*Directions for this task:* Copy word for word the part that opens with the line containing "Безопасная ликвидация" and closes with the line containing "компании с долгами.", both of those lines included.

**** Working data ****

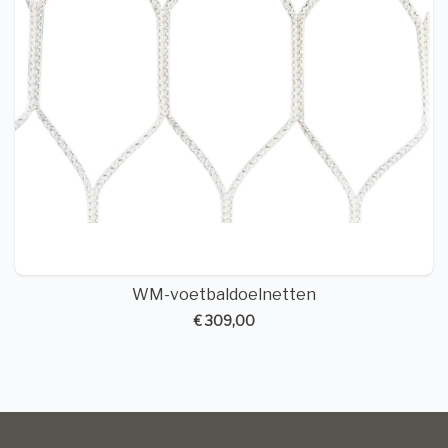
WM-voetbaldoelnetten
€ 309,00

****
**** Working data ****

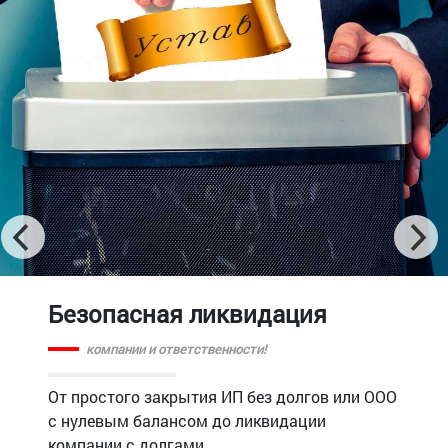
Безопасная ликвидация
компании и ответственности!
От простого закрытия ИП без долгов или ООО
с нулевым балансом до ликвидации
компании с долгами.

****

*Completed task:*
Безопасная ликвидация
компании и ответственности!
От простого закрытия ИП без долгов или ООО
с нулевым балансом до ликвидации
компании с долгами.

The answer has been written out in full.